Voorhis ran for Congress at the urging of his friends and, to his surprise, was elected representative of California’s 12th congressional district in 1936. He was unable to continue as headmaster of the Voorhis School while serving in Congress and in 1938 his father decided to close the school and donate the campus to the California State Polytechnic College (Cal Poly).
The Voorhis Campus became the southern satellite of the main Cal Poly in San Luis Obispo and was known as the Voorhis Unit. A second southern campus, the Kellogg Campus in Pomona, opened in 1956. For a time, the two campuses were known as the "Kellogg-Voorhis Campus." All instruction moved to the Kellogg campus in 1956, while students continued to live on the Voorhis campus. In 1966, the southern campus formally separated from Cal Poly San Luis Obispo to form Cal Poly Pomona. Cal Poly Pomona eventually sold the Voorhis land to Pacific Coast Bible College in 1977 and the land is now the site of the Buddhist Tzu Chi Foundation.

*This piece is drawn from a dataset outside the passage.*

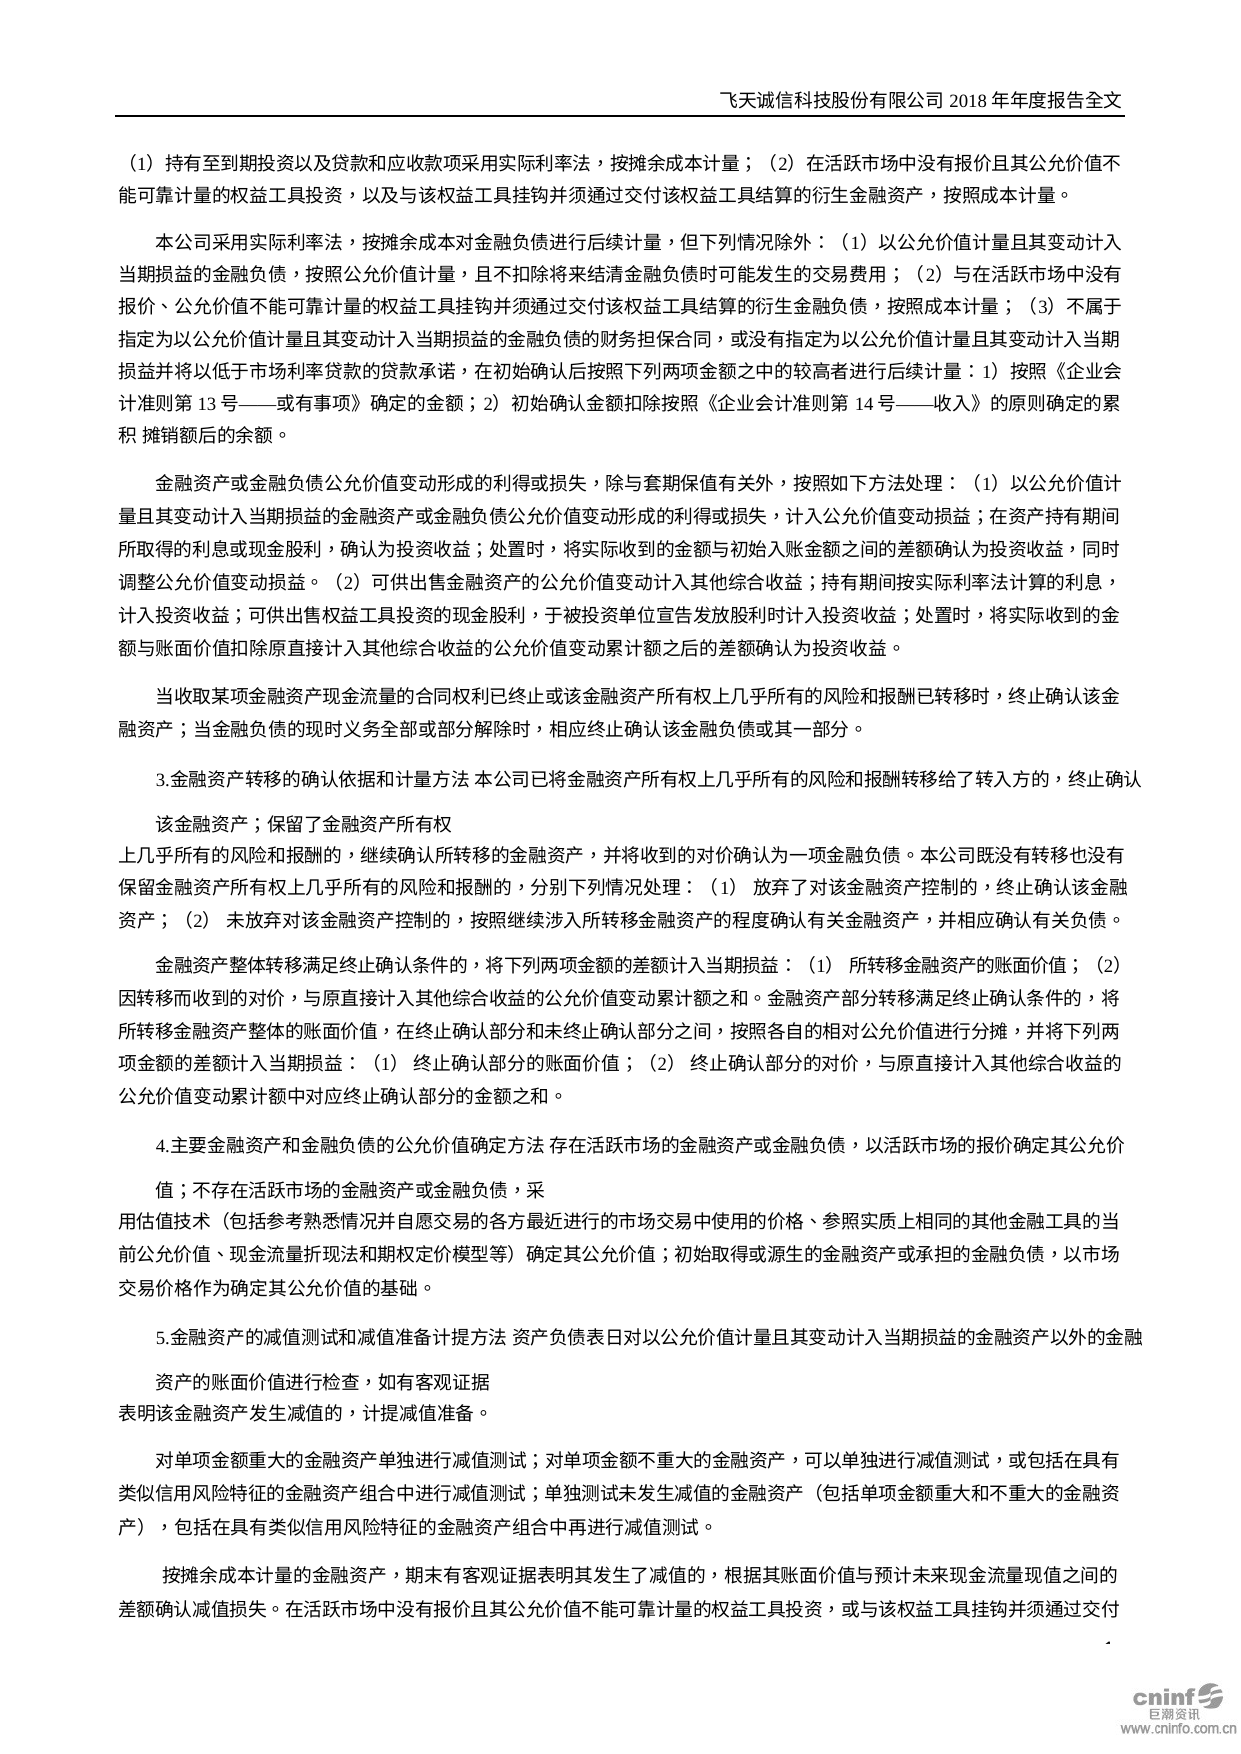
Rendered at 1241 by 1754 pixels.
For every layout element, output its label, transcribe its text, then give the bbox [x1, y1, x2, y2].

Jerry Voorhis served in the House of Representatives until he was defeated by a young Richard Nixon in 1948. Afterwards, he became involved with the Cooperative League of America, serving as its executive director and president. He retired from those positions in 1967. Voorhis also wrote multiple books during his time in Congress and afterward, including Beyond Victory; American Cooperatives: Where They Come From, What They Do, Where They are Going; The Strange Case of Richard Milhous Nixon; and The Life and Times of Aurelius Lyman Voorhis.